WORK TASK: Report each line from the entries in which "shareholders" can be found.

═════ INFORMATION PROVIDED ═════

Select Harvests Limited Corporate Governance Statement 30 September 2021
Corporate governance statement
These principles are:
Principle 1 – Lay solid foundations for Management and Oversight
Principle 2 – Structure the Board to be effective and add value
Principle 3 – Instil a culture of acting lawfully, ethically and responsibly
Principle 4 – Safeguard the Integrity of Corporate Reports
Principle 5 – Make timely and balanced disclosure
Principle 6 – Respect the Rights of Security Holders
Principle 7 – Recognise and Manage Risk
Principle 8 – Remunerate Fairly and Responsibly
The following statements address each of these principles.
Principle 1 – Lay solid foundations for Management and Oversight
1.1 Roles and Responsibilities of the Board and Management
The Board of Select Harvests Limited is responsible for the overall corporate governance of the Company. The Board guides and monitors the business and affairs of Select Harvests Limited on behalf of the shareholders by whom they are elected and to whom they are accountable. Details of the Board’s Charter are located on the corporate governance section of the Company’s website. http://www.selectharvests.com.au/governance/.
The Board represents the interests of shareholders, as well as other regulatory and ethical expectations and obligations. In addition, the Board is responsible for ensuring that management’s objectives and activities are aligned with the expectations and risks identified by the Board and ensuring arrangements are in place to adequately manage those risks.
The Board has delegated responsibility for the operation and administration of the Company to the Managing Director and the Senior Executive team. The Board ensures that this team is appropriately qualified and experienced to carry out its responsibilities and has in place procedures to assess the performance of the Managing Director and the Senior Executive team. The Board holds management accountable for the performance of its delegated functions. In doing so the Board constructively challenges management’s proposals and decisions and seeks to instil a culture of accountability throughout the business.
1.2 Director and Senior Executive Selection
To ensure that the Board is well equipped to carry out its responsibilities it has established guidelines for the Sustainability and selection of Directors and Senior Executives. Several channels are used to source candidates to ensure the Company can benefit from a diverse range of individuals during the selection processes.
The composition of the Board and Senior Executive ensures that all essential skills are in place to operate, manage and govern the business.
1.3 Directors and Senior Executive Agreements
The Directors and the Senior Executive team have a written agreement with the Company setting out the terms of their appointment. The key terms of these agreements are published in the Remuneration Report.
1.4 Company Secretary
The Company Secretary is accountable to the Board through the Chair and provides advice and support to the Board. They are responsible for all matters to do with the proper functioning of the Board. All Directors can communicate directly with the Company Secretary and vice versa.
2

═════

SOLVED PROBLEM:
The Board of Select Harvests Limited is responsible for the overall corporate governance of the Company. The Board guides and monitors the business and affairs of Select Harvests Limited on behalf of the shareholders by whom they are elected and to whom they are accountable. Details of the Board’s Charter are located on the corporate governance section of the Company’s website. http://www.selectharvests.com.au/governance/.
The Board represents the interests of shareholders, as well as other regulatory and ethical expectations and obligations. In addition, the Board is responsible for ensuring that management’s objectives and activities are aligned with the expectations and risks identified by the Board and ensuring arrangements are in place to adequately manage those risks.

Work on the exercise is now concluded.